Scotland’s men’s team played their first game at a major tournament in 23 years on Monday, in case you hadn’t heard, as Steve Clarke’s side hosted the Czech Republic in Glasgow.
The Euro 2020 Group D fixture, which followed England’s 1-0 victory over Croatia at Wembley on Sunday, saw a raucous Hampden Park crowd watch on as Scotland set up in a 3-5-2 formation against the Czechs’ 4-5-1.
It is a system that Clarke has favoured, and here we look at how it functioned as Scotland lost 2-0 against the Czech Republic.
In goal was David Marshall – penalty shootout hero from the Scots’ qualification campaign – behind a back three of Liam Cooper, Grant Hanley and Jack Hendry (lining up from left to right).
Stephen O’Donnell was stationed on the right flank of the middle five, with Liverpool left-back Andy Robertson on the opposite side. In the middle was Manchester United midfielder Scott McTominay, most centrally, with Aston Villa’s John McGinn to his left and Stuart Armstrong to his right.
Up front were Lyndon Dykes and Ryan Christie – the former on the right of the strike partnership, the latter on the left.
A notable absentee from the matchday squad was Arsenal left-back Kieran Tierney.
The most important element of Scotland’s system was the middle five.
Firstly, that part of Clarke’s team contains the greatest quality, with McTominay, McGinn and Armstrong forging a solid nucleus, and captain Robertson to their left undoubtedly the star man.
Those players also have the greatest impact on Scotland’s approach.
The middle five offered some protection defensively here, while allowing the hosts to swarm the Czechs when the visitors had possession – although that became more difficult as the home team tired.
They also contracted and expanded laterally depending on whether or not they had the ball; when in possession, Clarke’s side aimed to create as much width and space as possible, whereas they sought to starve the Czech Republic of both when the away team had the ball at their feet.
There were moments when the occasion and atmosphere seemed to somewhat inhibit Scottish discipline on the pitch, in a positional sense, seeing numerous players crowd the same spot when defending or rush to the ball at once without communicating.
The players adjusted a little as the game wore on, though, and that frenetic edge wore off a bit.
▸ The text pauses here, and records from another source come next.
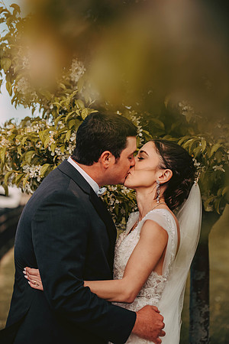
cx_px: 114
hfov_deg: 15.2
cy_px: 172
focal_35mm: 90
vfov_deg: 22.6
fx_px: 859
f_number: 2.8
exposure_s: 1/2500
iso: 500
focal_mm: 90
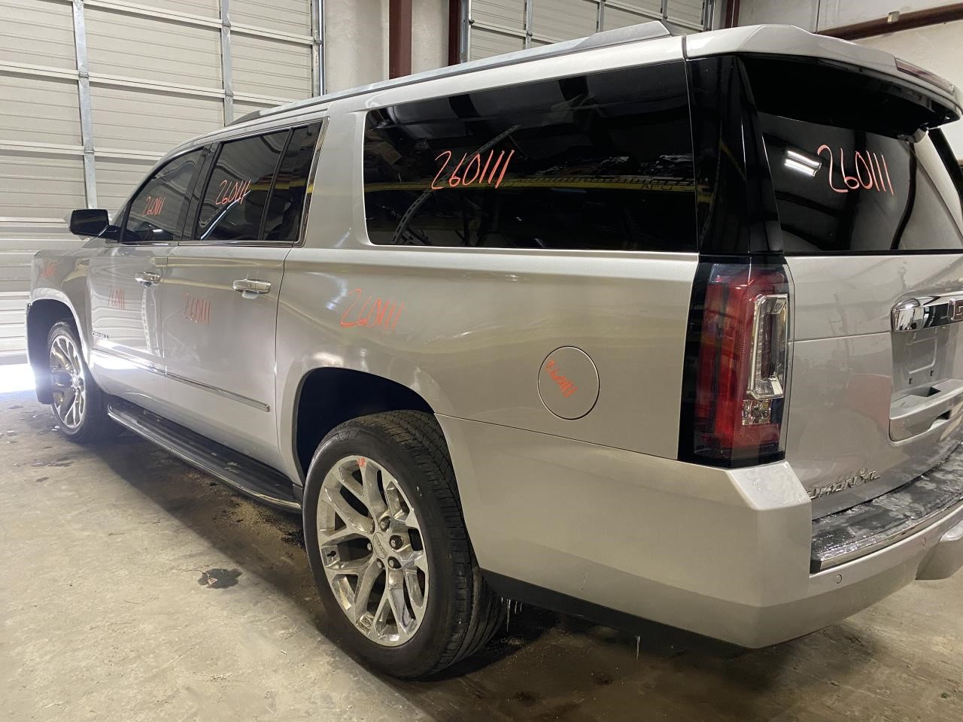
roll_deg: -2.3
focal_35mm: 26
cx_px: 482
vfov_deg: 53.1
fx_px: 723
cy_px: 361
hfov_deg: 67.3
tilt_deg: -10.9
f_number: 1.8
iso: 400
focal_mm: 4.25
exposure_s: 1/60
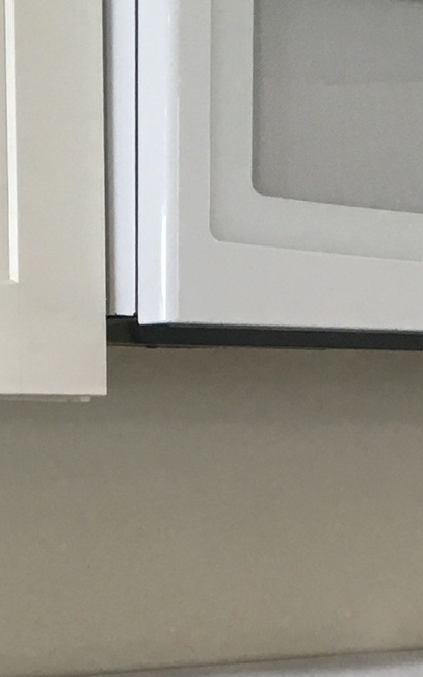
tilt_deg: -11.7
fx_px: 2674
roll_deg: -2.6
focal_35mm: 145
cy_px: 914
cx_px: 496
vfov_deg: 13.8
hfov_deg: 8.9
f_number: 2.2
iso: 40
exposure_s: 1/30
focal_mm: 4.15
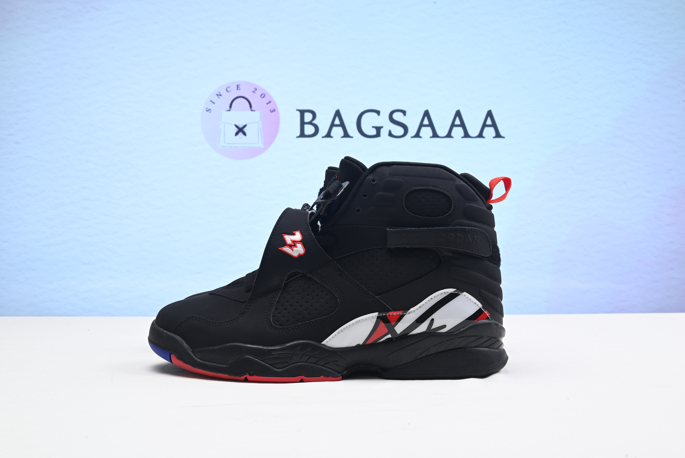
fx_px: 723
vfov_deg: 35.1
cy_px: 229
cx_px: 342
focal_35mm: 38
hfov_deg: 50.7
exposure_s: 1/2
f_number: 16
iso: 100
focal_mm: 38
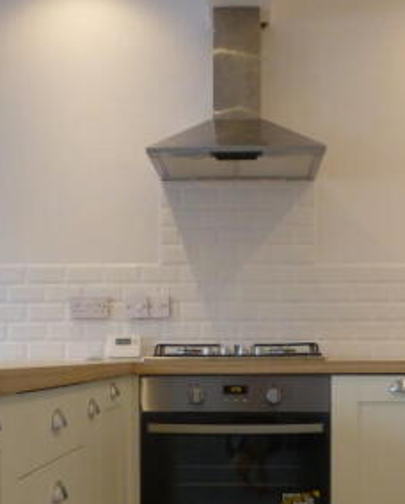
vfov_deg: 38.0
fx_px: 718
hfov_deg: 31.3
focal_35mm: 48
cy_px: 363
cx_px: 264
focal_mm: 4.3
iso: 400
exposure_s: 1/50
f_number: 3.3
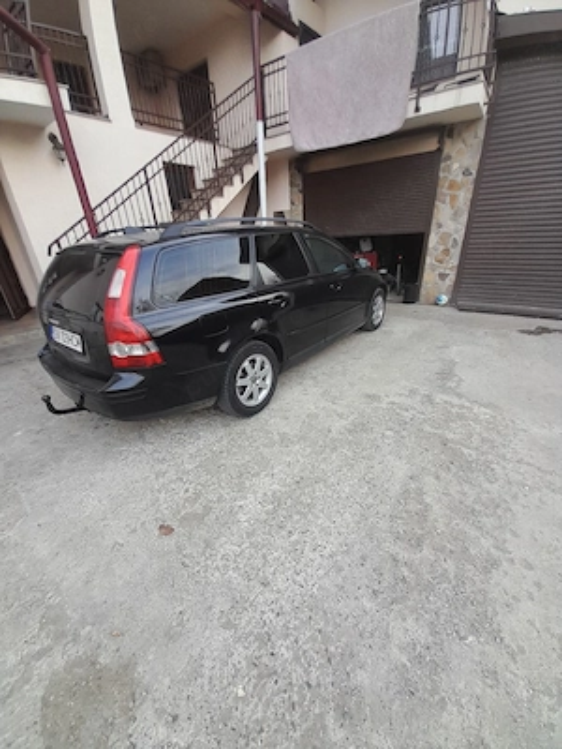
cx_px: 281
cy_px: 374
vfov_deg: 106.2
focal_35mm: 13
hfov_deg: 89.9
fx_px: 281
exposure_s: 1/100
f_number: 2.2
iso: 40
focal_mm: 1.13
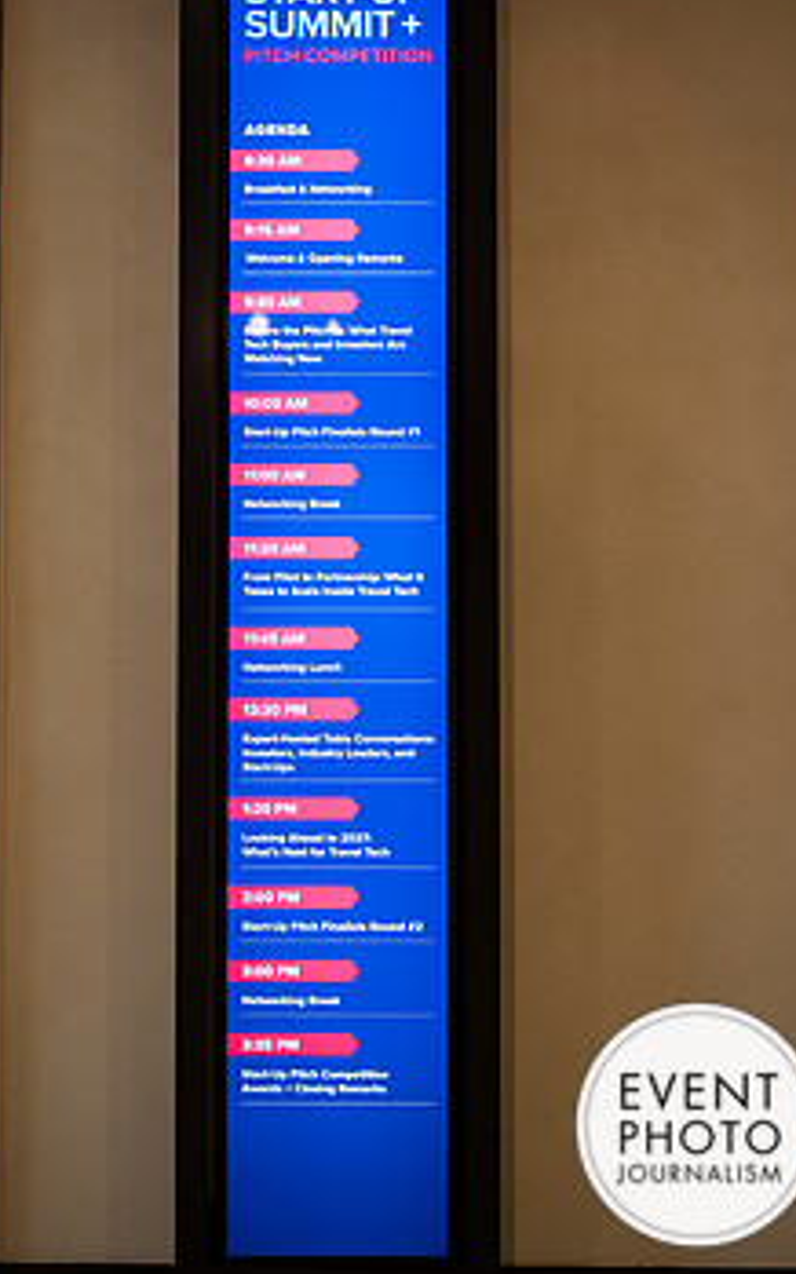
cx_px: 391
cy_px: 540
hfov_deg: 57.2
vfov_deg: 81.7
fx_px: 729
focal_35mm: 21
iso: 250
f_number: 2.5
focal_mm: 16
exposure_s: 1/125
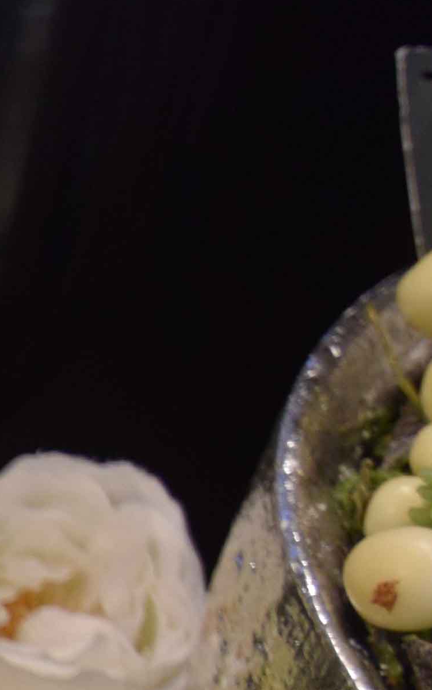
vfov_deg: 16.8
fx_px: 2157
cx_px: -762
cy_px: 980
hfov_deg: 9.5
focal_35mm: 115
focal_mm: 15
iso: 800
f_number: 4
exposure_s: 1/60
But not enough.
It should be said, in any case, that the energy from the crowd could have aided Scotland. The atmosphere was stirring and clearly moved the players to a committed and courageous performance – though that was never really in doubt, anyway.
Robertson was always going to be vital for the Scots. The captain played a crucial role in trying to calm his team-mates as the game progressed – with limited success, it must be said – but his talents with the ball were equally important.
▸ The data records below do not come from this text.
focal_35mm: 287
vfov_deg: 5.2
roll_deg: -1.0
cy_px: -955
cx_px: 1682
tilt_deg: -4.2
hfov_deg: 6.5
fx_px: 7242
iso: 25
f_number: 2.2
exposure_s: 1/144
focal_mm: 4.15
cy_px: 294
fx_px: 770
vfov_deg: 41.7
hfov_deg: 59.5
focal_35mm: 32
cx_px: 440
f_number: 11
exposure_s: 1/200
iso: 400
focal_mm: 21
The Liverpool left wing-back combined well with Christie for a one-two in the opening 90 seconds, the striker dropping to hold up the ball before feeding Robertson on the overlap and allowing the defender an opportunity to cross – though he overhit the ball.
Robertson had a decent chance just after the half-hour mark after a similar exchange with Christie. This time, the build-up came from the right, Christie then laying the ball off to Robertson. The move ended with the Liverpool man shooting from range and seeing his effort tipped over the bar.
The Czech Republic’s first goal came from a set-piece on 42 minutes, with Patrik Schick heading home after a cross from Vladimir Darida. McGinn could have been quicker to close down Darida and deny the assist.
The second goal, in the 52nd minute, saw Schick strike again with an outrageous shot from the halfway line that sailed over a stranded Marshall and into the back of the net.
The ball arrived at the Czech striker’s feet fortuitously after Scotland centre-back Hendry’s own (ill-advised) long-range shot was blocked.
Schick hit the ball first time with Hanley nearby and Cooper desperately trying to cover on the left. While there was an element of luck before Schick’s shot, Scotland had pushed up rather high with little reservation and Marshall was too far from his goal.
At half-time, Christie went off as Che Adams came on in his place. The substitute looked a little more threatening.
Armstrong was replaced by Ryan Fraser in central midfield on 67 minutes, and at the same time, Callum McGregor came on for Hendry in central defence.
Clarke made another double change on 79 minutes, as he replaced O’Donnell with James Forrest on the right flank and took off striker Dykes for Kevin Nisbet.